TASK STATEMENT: Write out each of the rows below word for word, with no changes.

Saved data entries:

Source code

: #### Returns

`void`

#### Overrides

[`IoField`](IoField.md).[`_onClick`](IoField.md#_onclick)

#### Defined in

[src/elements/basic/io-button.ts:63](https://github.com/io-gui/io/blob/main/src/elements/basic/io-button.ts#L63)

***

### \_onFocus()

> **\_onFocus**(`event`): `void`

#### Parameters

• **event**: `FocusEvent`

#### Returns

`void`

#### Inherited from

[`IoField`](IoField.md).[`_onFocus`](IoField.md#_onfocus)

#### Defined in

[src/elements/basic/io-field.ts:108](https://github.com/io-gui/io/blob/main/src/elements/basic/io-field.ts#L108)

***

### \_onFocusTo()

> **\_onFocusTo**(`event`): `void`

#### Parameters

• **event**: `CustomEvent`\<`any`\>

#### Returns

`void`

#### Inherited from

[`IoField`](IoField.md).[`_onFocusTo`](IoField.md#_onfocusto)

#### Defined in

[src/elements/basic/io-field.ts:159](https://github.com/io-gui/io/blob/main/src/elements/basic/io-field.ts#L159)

OUTPUT:
Source code

: #### Returns

`void`

#### Overrides

[`IoField`](IoField.md).[`_onClick`](IoField.md#_onclick)

#### Defined in

[src/elements/basic/io-button.ts:63](https://github.com/io-gui/io/blob/main/src/elements/basic/io-button.ts#L63)

***

### \_onFocus()

> **\_onFocus**(`event`): `void`

#### Parameters

• **event**: `FocusEvent`

#### Returns

`void`

#### Inherited from

[`IoField`](IoField.md).[`_onFocus`](IoField.md#_onfocus)

#### Defined in

[src/elements/basic/io-field.ts:108](https://github.com/io-gui/io/blob/main/src/elements/basic/io-field.ts#L108)

***

### \_onFocusTo()

> **\_onFocusTo**(`event`): `void`

#### Parameters

• **event**: `CustomEvent`\<`any`\>

#### Returns

`void`

#### Inherited from

[`IoField`](IoField.md).[`_onFocusTo`](IoField.md#_onfocusto)

#### Defined in

[src/elements/basic/io-field.ts:159](https://github.com/io-gui/io/blob/main/src/elements/basic/io-field.ts#L159)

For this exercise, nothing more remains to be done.